Top of Records for the exercise
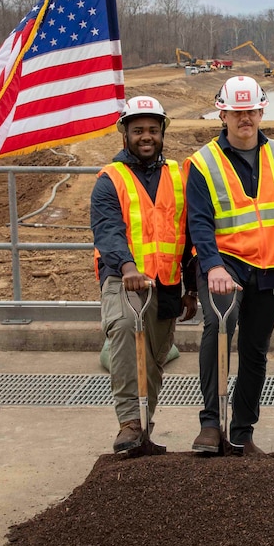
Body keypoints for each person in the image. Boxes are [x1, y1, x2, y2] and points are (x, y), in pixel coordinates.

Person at [185, 75, 274, 456]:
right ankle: (210, 423)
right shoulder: (203, 162)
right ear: (222, 114)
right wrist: (212, 267)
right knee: (218, 326)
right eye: (237, 112)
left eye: (251, 111)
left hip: (272, 266)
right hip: (225, 265)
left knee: (255, 350)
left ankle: (241, 432)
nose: (245, 118)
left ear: (261, 112)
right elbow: (199, 222)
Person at [91, 95, 197, 454]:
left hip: (166, 283)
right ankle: (129, 423)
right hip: (124, 280)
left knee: (153, 360)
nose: (146, 136)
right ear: (126, 134)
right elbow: (108, 230)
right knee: (124, 333)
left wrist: (191, 289)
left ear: (162, 132)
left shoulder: (178, 176)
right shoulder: (110, 179)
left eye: (153, 129)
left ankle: (143, 429)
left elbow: (189, 235)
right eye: (138, 130)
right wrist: (128, 268)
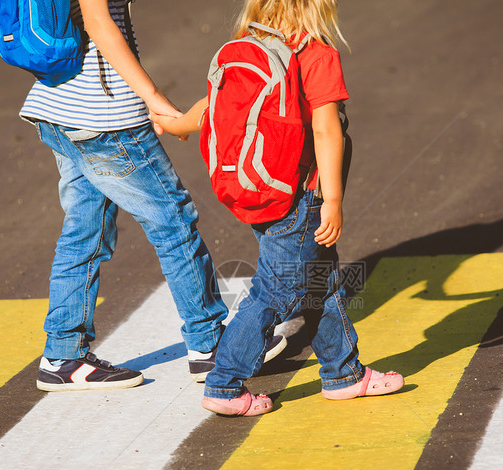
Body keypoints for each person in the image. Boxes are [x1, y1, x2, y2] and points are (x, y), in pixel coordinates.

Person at [152, 0, 404, 416]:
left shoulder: (248, 47)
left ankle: (344, 374)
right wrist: (333, 201)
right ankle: (224, 384)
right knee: (276, 291)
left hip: (260, 187)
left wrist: (177, 124)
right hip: (300, 197)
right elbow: (325, 129)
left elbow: (211, 106)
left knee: (321, 280)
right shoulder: (317, 54)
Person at [19, 0, 284, 391]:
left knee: (85, 231)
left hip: (59, 109)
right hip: (106, 118)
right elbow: (98, 21)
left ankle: (63, 354)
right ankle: (210, 344)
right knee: (172, 221)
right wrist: (153, 96)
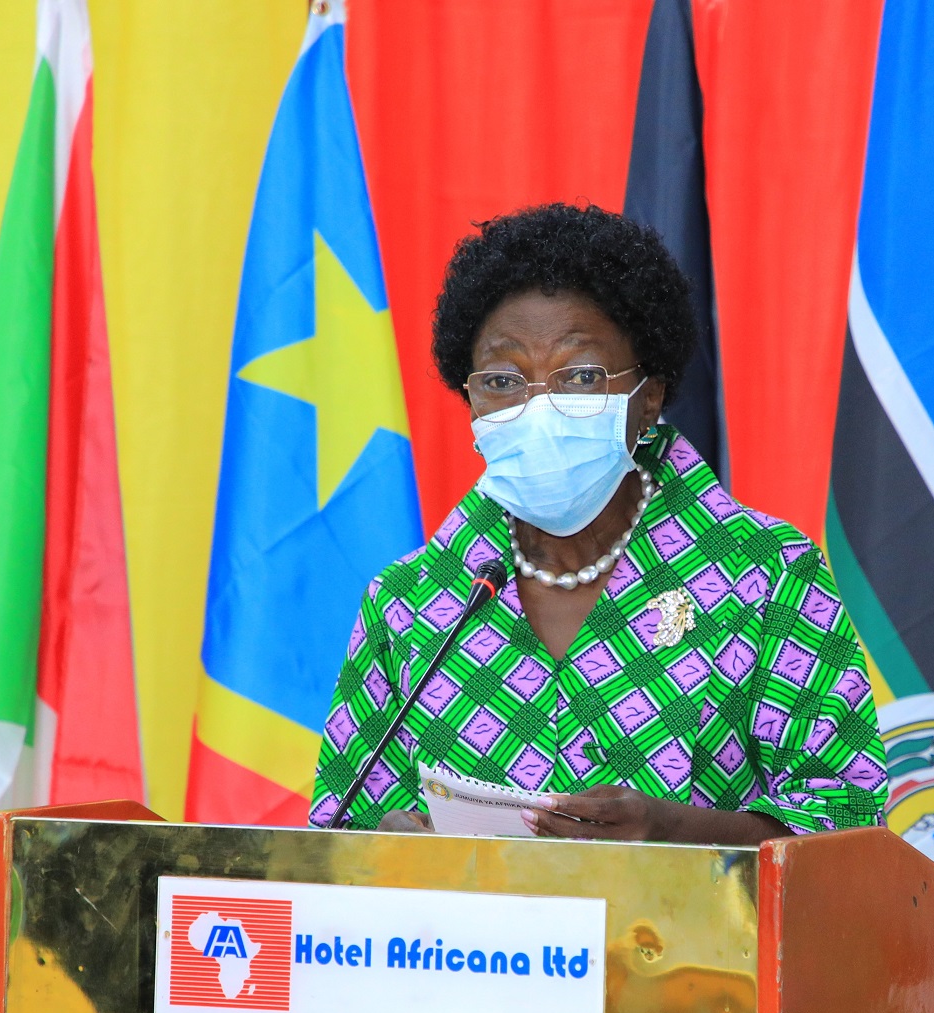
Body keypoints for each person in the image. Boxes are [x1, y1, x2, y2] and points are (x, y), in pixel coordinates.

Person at [308, 203, 887, 843]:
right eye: (503, 379)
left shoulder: (768, 576)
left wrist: (671, 830)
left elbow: (850, 831)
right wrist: (389, 845)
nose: (538, 408)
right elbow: (335, 835)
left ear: (652, 392)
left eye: (581, 375)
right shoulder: (410, 602)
Bottom of Records for the exercise
#### Prompt
Repeat each line of the listing word for word, from the first through the line that contains "left elbow: (189, 235)". Any picture stays out.

#### Task solution
Body keypoints for each person in the image. Boxes are [x1, y1, x2, y2] and points are (x, y), in pixel coordinates.

Person at [185, 75, 274, 456]:
right ankle: (210, 423)
right shoulder: (203, 162)
right ear: (222, 114)
right wrist: (212, 267)
right knee: (218, 326)
right eye: (237, 112)
left eye: (251, 111)
left hip: (272, 266)
right hip: (225, 265)
left knee: (255, 350)
left ankle: (241, 432)
nose: (245, 118)
left ear: (261, 112)
right elbow: (199, 222)
Person at [91, 95, 197, 454]:
left hip: (166, 283)
right ankle: (129, 423)
right hip: (124, 280)
left knee: (153, 360)
nose: (146, 136)
right ear: (126, 134)
right elbow: (108, 230)
right knee: (124, 333)
left wrist: (191, 289)
left ear: (162, 132)
left shoulder: (178, 176)
right shoulder: (110, 179)
left eye: (153, 129)
left ankle: (143, 429)
left elbow: (189, 235)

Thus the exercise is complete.